Looking ahead, Louis sees a shift in the skills required for working with GenAI: "In all cases, it's essential to have a deep conceptual understanding of the approaches and models involved. As we increasingly rely on complex pre-trained models, such as LLMs, the focus shifts more toward prompting and fine-tuning these 'black-box' models, often at the expense of traditional machine learning training methods."
He adds, "Data scientists of the new generation are likely more 'polyformal' than ever, possessing strong skills in cloud computing and data engineering, in addition to their traditional background. This is because all these capabilities are now more interconnected than ever before."
Expertise leads the way
In the new era of GenAI, Metyis stands ready to guide businesses through every step of their journey. Our expertise, strategic approach, and commitment to responsible AI development position us as a trusted partner in unlocking the transformative potential of GenAI.

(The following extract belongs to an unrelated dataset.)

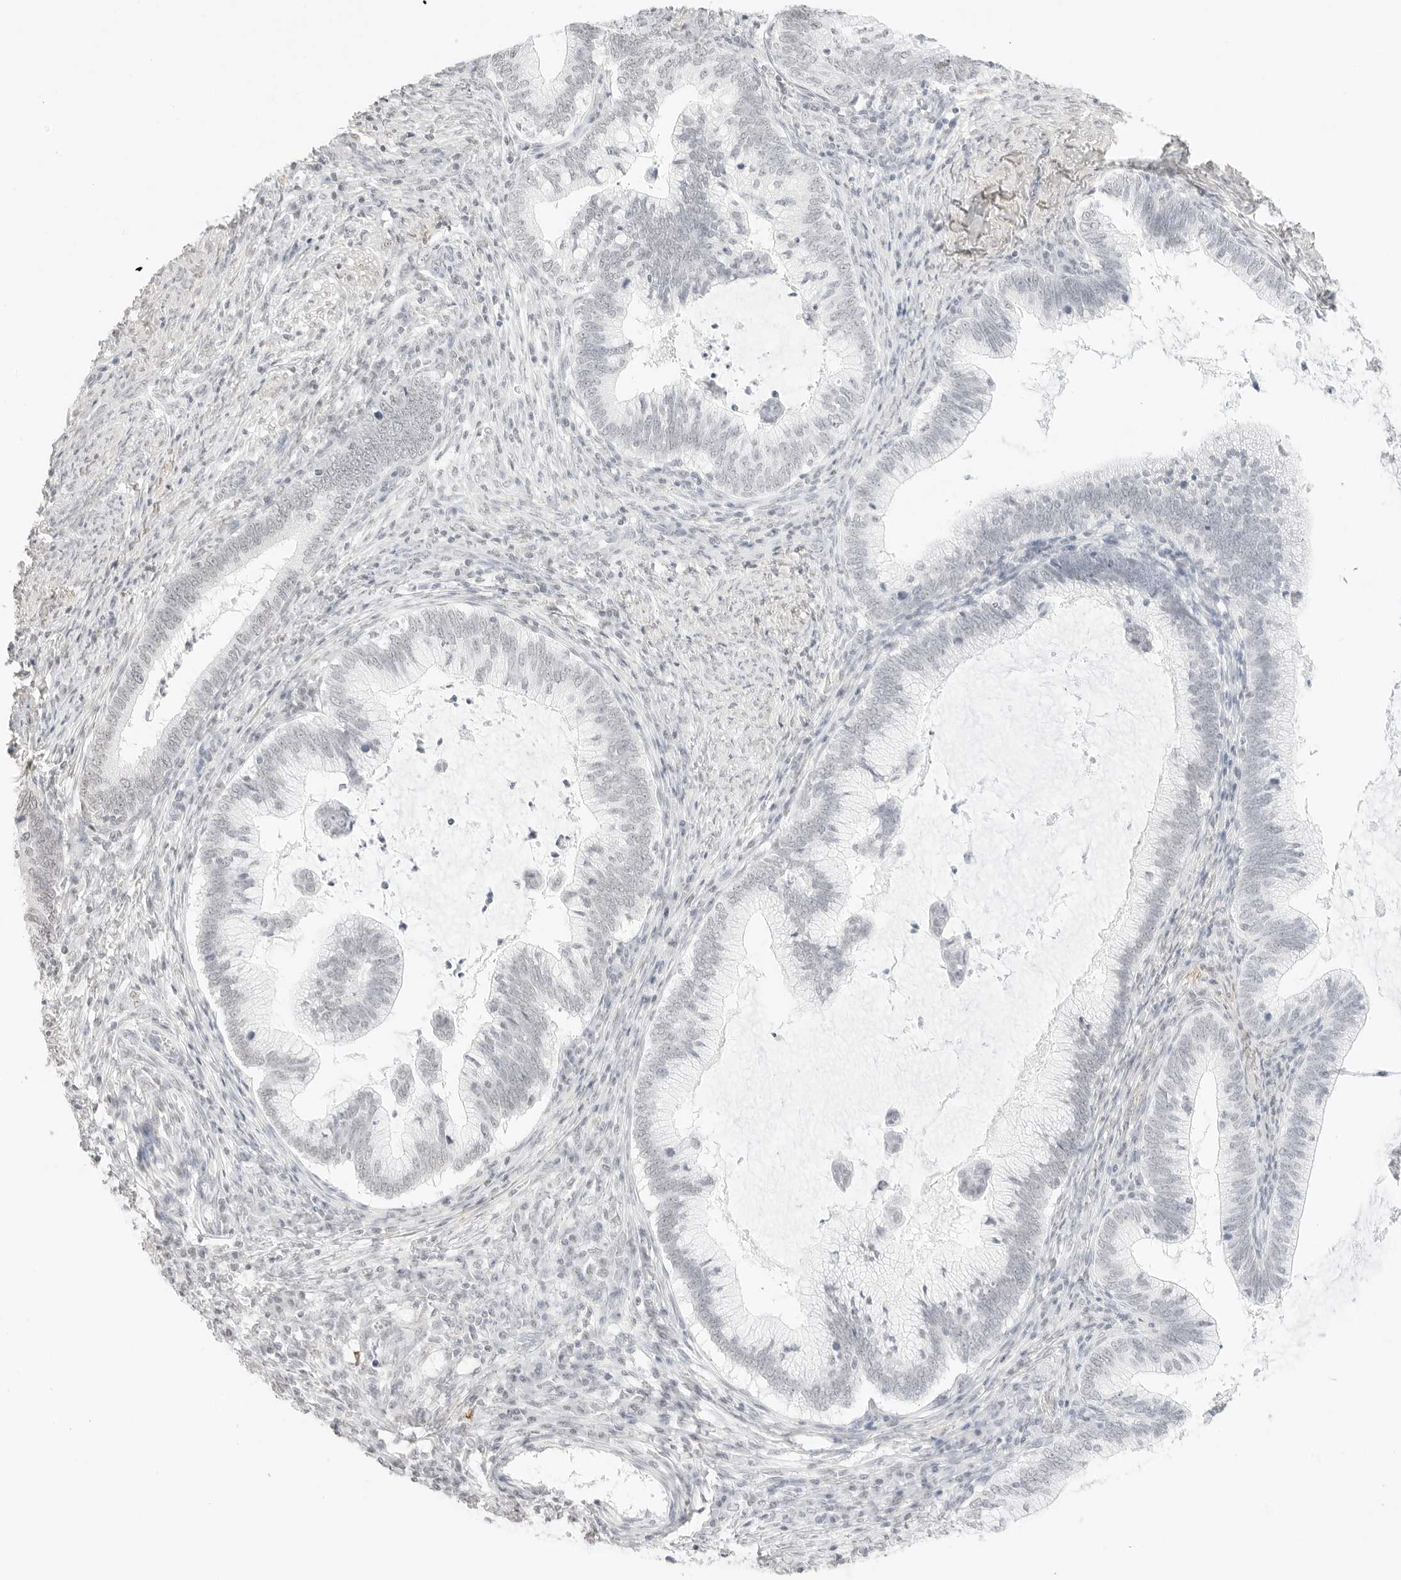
{"staining": {"intensity": "negative", "quantity": "none", "location": "none"}, "tissue": "cervical cancer", "cell_type": "Tumor cells", "image_type": "cancer", "snomed": [{"axis": "morphology", "description": "Adenocarcinoma, NOS"}, {"axis": "topography", "description": "Cervix"}], "caption": "Immunohistochemistry (IHC) of cervical adenocarcinoma reveals no staining in tumor cells. (DAB (3,3'-diaminobenzidine) IHC with hematoxylin counter stain).", "gene": "FBLN5", "patient": {"sex": "female", "age": 36}}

Louis offers this advice to organisations looking to adopt GenAI solutions: "AI, especially Generative AI, is not magic, but it can deliver substantial benefits to many of your needs, and it can do so rapidly compared to traditional approaches. However, to fully harness its potential, it's crucial to have the support of expert 'doers' who have successfully implemented these solutions before—something we, Metyis, bring to the table."
The path to GenAI success is complex, but it is well within reach with the right guidance, expertise, and strategic approach.